■ **EXERCISE PROMPT**
Where in the data below does the word "reports" appear? Copy each line that holds it.

[Dataset items]

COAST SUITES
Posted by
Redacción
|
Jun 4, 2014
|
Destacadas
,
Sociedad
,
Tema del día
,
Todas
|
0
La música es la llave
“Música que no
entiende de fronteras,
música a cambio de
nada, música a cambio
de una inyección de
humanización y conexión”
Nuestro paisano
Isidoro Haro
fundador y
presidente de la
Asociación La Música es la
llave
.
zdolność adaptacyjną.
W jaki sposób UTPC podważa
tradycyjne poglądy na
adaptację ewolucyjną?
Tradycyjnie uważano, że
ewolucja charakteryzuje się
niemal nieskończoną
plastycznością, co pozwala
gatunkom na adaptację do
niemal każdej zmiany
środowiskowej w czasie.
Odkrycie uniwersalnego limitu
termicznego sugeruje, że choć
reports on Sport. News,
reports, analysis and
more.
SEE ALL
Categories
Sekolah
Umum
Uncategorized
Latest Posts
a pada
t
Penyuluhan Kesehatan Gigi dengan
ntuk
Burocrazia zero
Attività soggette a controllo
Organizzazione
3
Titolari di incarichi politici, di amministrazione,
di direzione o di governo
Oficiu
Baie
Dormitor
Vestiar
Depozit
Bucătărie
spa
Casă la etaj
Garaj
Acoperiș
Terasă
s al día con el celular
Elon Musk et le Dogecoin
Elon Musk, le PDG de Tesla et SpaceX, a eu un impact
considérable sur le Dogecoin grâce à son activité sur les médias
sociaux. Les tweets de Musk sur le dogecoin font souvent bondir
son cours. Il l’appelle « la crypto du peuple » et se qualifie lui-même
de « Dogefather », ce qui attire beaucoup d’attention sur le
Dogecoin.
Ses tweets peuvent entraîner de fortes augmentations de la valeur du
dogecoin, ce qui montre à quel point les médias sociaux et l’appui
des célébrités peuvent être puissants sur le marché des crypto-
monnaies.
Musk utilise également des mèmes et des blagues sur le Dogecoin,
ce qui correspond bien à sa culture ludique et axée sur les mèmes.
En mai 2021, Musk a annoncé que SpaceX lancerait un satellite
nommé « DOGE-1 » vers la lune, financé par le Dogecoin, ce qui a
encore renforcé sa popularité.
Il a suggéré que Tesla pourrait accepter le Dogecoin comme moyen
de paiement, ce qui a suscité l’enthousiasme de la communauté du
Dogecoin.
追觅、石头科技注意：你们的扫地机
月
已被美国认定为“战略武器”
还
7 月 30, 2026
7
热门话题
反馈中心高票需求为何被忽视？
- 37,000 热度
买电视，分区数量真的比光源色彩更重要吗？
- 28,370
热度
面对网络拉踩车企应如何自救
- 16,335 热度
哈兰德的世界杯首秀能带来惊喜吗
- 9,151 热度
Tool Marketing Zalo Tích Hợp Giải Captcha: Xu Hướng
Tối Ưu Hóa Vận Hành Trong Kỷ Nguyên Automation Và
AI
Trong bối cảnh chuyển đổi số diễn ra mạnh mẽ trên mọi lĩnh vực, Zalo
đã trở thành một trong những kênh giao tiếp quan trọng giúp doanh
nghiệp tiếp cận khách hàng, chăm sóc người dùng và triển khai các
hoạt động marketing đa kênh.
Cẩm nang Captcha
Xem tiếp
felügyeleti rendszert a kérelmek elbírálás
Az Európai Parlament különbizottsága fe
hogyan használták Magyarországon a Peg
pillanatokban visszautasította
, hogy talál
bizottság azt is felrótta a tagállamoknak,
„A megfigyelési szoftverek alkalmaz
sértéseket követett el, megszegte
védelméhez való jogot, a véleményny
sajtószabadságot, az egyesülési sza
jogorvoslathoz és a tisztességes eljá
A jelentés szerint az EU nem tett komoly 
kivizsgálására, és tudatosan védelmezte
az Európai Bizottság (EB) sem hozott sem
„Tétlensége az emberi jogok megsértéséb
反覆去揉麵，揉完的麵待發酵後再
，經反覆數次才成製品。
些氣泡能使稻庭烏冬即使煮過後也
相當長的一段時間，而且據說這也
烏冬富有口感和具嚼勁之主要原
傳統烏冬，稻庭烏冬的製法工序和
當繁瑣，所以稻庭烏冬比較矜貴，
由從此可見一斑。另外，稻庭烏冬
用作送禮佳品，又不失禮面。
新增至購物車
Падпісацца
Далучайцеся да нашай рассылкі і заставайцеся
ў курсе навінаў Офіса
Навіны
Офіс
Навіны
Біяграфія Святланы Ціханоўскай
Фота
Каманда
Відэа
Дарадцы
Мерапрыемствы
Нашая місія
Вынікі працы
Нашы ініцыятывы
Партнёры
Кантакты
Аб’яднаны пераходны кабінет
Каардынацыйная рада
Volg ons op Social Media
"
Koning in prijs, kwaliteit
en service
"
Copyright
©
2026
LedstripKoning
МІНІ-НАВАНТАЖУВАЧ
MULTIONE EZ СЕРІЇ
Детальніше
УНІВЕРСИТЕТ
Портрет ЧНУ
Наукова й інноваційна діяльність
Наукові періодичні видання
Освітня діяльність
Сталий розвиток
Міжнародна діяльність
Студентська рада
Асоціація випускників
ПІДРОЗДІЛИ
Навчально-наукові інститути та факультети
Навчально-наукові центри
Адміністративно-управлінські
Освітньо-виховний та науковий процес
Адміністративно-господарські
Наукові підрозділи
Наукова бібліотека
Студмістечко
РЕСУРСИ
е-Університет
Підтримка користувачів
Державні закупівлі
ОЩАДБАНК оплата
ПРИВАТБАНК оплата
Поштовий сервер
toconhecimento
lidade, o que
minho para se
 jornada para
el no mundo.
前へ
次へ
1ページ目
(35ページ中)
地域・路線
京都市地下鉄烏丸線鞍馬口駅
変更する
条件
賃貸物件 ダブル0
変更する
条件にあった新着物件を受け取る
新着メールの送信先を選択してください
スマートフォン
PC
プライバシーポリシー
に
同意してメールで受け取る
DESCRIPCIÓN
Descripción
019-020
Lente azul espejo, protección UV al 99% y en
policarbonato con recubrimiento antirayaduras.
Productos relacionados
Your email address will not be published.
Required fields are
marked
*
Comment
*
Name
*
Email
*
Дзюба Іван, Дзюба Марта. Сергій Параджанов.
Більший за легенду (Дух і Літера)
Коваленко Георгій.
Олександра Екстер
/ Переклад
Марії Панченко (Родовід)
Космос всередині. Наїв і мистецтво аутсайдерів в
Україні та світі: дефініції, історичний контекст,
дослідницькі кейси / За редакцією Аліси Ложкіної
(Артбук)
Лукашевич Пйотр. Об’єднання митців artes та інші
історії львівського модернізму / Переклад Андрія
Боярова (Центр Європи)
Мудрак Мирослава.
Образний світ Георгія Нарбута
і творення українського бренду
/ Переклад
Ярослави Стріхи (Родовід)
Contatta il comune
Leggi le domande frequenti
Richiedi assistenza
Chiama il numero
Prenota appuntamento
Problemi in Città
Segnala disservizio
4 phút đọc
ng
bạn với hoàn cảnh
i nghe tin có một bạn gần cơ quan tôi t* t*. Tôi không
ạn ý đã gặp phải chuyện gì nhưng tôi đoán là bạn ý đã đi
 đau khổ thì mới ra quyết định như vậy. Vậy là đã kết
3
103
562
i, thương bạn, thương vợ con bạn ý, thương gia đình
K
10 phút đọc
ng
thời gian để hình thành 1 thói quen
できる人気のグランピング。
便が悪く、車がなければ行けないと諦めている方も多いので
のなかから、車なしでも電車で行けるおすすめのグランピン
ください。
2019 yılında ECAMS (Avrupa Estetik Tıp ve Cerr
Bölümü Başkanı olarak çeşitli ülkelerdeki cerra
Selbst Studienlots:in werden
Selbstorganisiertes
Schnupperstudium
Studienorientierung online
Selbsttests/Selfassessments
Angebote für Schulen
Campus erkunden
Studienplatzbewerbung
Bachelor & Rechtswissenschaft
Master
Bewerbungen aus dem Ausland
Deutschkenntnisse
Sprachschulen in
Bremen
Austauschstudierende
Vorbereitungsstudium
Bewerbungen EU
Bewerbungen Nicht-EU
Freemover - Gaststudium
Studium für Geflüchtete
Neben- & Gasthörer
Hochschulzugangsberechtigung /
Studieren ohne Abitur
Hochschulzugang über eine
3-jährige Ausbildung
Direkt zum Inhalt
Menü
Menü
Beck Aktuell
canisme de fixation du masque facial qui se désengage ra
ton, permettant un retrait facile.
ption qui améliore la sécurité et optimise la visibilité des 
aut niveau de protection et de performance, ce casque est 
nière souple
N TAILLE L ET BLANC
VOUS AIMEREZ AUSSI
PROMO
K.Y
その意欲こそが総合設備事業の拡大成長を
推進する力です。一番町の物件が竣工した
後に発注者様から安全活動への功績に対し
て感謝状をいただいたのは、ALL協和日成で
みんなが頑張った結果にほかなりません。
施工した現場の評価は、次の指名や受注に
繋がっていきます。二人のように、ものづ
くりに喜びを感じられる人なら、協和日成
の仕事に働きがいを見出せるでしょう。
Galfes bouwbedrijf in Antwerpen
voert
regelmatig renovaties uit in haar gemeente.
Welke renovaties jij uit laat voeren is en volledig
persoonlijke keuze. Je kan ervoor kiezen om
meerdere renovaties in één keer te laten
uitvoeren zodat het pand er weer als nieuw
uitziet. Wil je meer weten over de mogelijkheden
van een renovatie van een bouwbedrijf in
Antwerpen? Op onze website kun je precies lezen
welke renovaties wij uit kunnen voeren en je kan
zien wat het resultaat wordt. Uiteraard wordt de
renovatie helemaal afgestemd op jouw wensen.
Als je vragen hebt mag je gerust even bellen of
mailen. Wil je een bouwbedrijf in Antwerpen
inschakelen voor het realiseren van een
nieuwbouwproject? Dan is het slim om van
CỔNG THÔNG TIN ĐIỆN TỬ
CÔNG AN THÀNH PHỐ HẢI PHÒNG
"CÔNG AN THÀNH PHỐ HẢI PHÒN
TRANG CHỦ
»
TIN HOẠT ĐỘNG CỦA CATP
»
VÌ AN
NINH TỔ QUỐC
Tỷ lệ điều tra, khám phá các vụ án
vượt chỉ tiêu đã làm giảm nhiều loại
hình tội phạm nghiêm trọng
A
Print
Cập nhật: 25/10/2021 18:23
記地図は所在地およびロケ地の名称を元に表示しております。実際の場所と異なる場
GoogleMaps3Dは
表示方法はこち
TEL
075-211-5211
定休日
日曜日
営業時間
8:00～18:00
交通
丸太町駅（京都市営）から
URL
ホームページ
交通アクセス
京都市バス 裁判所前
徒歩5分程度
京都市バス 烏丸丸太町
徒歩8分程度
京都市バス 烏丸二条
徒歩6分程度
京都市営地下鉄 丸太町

■ **RESULT OF THE EXERCISE**
reports on Sport. News,
reports, analysis and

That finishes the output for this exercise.